Will a dollar or so increase in the minimum wage every few years result in large-scale automation? We know automation has reduced employment in the auto manufacturing and stevedoring [longshoremen] industries, but did increases in the minimum wage cause those shifts? Remember, this is an argument not about wage levels generally, but subsistence wages for the poor.

The economic studies, like so many politically charged investigations, tend to produce conclusions sought by the purveyors of the study. The Congressional Budget Office may have less skin in the game. The CBO in December 2014 presented a more balanced view. The 2013 proposed increase in minimum wage could cause a .3 percent decrease in employment. On the other hand, higher paid workers are more likely to work harder and are less likely to leave their employment.
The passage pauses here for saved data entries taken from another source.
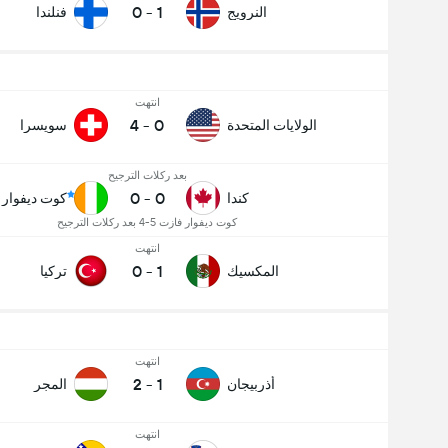
0
-
1
النرويج
فنلندا
انتهت
4
-
0
الولايات المتحدة
سويسرا
بعد ركلات الترجيح
0
-
0
كندا
كوت ديفوار
كوت ديفوار فازت 5-4 بعد ركلات الترجيح
انتهت
0
-
1
المكسيك
تركيا
عدد الاهداف (2.5)
انتهت
2
-
1
أذربيجان
المجر
انتهت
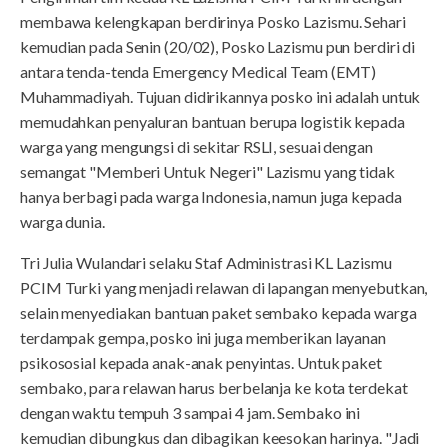
membawa kelengkapan berdirinya Posko Lazismu. Sehari
kemudian pada Senin (20/02), Posko Lazismu pun berdiri di
antara tenda-tenda Emergency Medical Team (EMT)
Muhammadiyah. Tujuan didirikannya posko ini adalah untuk
memudahkan penyaluran bantuan berupa logistik kepada
warga yang mengungsi di sekitar RSLI, sesuai dengan
semangat "Memberi Untuk Negeri" Lazismu yang tidak
hanya berbagi pada warga Indonesia, namun juga kepada
warga dunia.
Tri Julia Wulandari selaku Staf Administrasi KL Lazismu
PCIM Turki yang menjadi relawan di lapangan menyebutkan,
selain menyediakan bantuan paket sembako kepada warga
terdampak gempa, posko ini juga memberikan layanan
psikososial kepada anak-anak penyintas. Untuk paket
sembako, para relawan harus berbelanja ke kota terdekat
dengan waktu tempuh 3 sampai 4 jam. Sembako ini
kemudian dibungkus dan dibagikan keesokan harinya. "Jadi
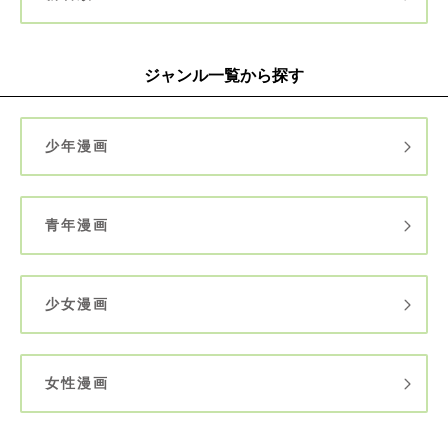
ジャンル一覧から探す
少年漫画
青年漫画
少女漫画
女性漫画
Turnover is costly; everyone involved in training the replacement worker becomes less efficient.

ThinkProgress.org argues that despite slight job loss, an economic net gain results when workers will have more money to spend. A $10.10 minimum wage would mean a direct raise for 16.7 million workers, according to the Economic Policy Institute. The Federal Reserve Bank of Chicago found that even when potential job losses are taken into account, an increase in the minimum wage to $9, as the president proposed in his 2013 State of the Union address, would increase household spending by $28 billion, or 0.2 percent of GDP. That extra spending stimulates the economy, which can lead to more job growth, which implies a "win-win" for employers and employees.

To use a characterization by Judge Gray, here's a hard reality that won't go away: Almost 17 million people in this country must work several jobs at minimum wage to survive in a state of near constant physical and emotional exhaustion. I don't doubt Judge Gray and Claassen care about people, but their "top down" view is out of touch with the intangible human costs that are seldom factored into the "economic efficiency" equation.

Judge Gray's and Claassen's arguments lack the statistical evidence of either correlation or causation between the proposed federal minimum wage increases and harm to business. Automation is driven by competition between labor and technology, and technology is on the winning side of that battle inevitably. In the meantime, the poor need to meet their basic needs. The best economic policy would be to prepare low-income workers to be world competitive by training them for the technological shifts ahead.